# Am I right in this conclusion

1. Jul 23, 2006

### wooby

Find all complex z = (x,y) such that $$z^2 + z + 1 = 0$$

I conclude that there is no solution set because for the real component to be 0 one must be able to solve $$x^2 + x + 1 = 0$$ and such a solution does not exist in the reals.

Am I correct or did I mess up in my algebra some where resulting in the quadratic above?

Thanks

2. Jul 23, 2006

### Data

A polynomial of degree $n$ ($\ge 1$) always has exactly $n$ roots over the complex numbers.

Do you remember something about a formula that gives solutions to quadratic equations (a "quadratic formula," perhaps?)?

3. Jul 24, 2006

### wooby

Yes, however, since x is the real component, is a complex root for x a valid answer?

4. Jul 24, 2006

### shmoe

if z=x+i*y is a root then

(x+i*y)^2+(x+i*y)+1=0

the real part of the left hand side is x^2-y^2+x+1, not x^2+x+1 (I think that's what you're saying?)

5. Jul 24, 2006

### wooby

correct, however, since we are finding solutions for 0, the complex value is zero only when y = 0 thus the -y^2 drops off the real portion.

or am I incorrect in doing that?

6. Jul 24, 2006

### shmoe

No, y does not have to be zero.

(x+i*y)^2+(x+i*y)+1=(x^2-y^2+x+1)+i*(2*x*y+y)

If x+i*y is a zero, this gives two equations:

2*x*y+y=0
x^2-y^2+x+1=0

y does not have to be zero for there to be a solution.
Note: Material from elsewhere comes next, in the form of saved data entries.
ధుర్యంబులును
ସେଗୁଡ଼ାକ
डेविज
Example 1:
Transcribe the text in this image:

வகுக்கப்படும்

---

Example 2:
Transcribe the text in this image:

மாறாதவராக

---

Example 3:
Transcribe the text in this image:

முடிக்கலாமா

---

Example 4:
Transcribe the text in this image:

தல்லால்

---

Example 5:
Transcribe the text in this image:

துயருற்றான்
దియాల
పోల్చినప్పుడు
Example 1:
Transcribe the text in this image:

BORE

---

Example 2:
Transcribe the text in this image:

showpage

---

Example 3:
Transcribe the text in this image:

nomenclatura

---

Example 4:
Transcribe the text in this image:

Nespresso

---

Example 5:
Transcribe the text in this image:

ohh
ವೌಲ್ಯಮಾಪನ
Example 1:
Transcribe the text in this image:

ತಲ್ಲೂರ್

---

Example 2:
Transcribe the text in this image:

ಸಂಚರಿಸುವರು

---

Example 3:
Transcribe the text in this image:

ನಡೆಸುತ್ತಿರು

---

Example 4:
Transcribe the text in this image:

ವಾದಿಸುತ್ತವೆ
Take x=-1/2, etc.

(setting real and imaginary parts to zero to try to find a solution here is not ideal at all, you have the quadratic formula right? You also know the fundamental theorem of algebra? Maybe not, it's what Data mentioned- a poly of degree n will have n complex roots, counting multiplicities)

7. Jul 24, 2006

### Data

Yes, you are incorrect in doing that. The imaginary part of the LHS (in shmoe's scheme) is $2xy + y$, so it depends on x too. You can solve the simultaneous equations

$$\{x^2-y^2+x+1 = 0, 2xy + y =0\}$$

and they should give you the same solution set as the quadratic formula (for $z=x+iy$).
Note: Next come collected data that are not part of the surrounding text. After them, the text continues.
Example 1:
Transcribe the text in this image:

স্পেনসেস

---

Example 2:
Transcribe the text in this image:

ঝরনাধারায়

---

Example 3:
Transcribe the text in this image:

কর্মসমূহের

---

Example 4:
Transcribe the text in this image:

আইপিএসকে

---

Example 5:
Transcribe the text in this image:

Edit: Since this seems like it might be the source of your confusion, I will note that you should definitely only accept REAL solutions for $x$ and $y$ here (it doesn't make any difference for $z$, you will still have only at most two solutions for that. But you assume that $x$ and $y$ are real here). You will still find two solutions for $z$ (or one solution representing a root with multiplicity 2).

Last edited: Jul 24, 2006
8. Jul 24, 2006

### HallsofIvy

"Finding solutions for 0"? y is the imaginary part of the root, z, and that is definitely NOT 0. It is both real and imaginary parts of the entire
(x^2-y^2+x+1) + i(2xy+ y) that must be 0. That is, you must have
x^2- y^2+ x+ 1= 0 and 2xy+ y= 0. Yes, the latter can be factored as
y(2x+ 1)= 0 so either y= 0, in which case we must have x^2+ x+ 1= 0 which has no real roots, or2x+1= 0 so x= -1/2, in which case we must have 1/4- y^2- 1/2+ 1= 3/4- y^2= 0 so $y= \pm\frac{\sqrt{3}}{2}$: the roots are itex]z= -\frac{1}{2}\pm\frac{\sqrt{3}}{2}[/itex].

Of course, as Data originally pointed out, you could just use the quadratic formula:
$$z= \frac{-1\pm\sqrt{1- 4}}{2}= \frac{-1\pm\sqrt{2}}{2}$$

9. Jul 24, 2006

### wooby

Thanks everyone.

I can't believe I missed such an obvious solution to the Im z portion.

HallsofIvy, should you have a -3 under the radical in your last line?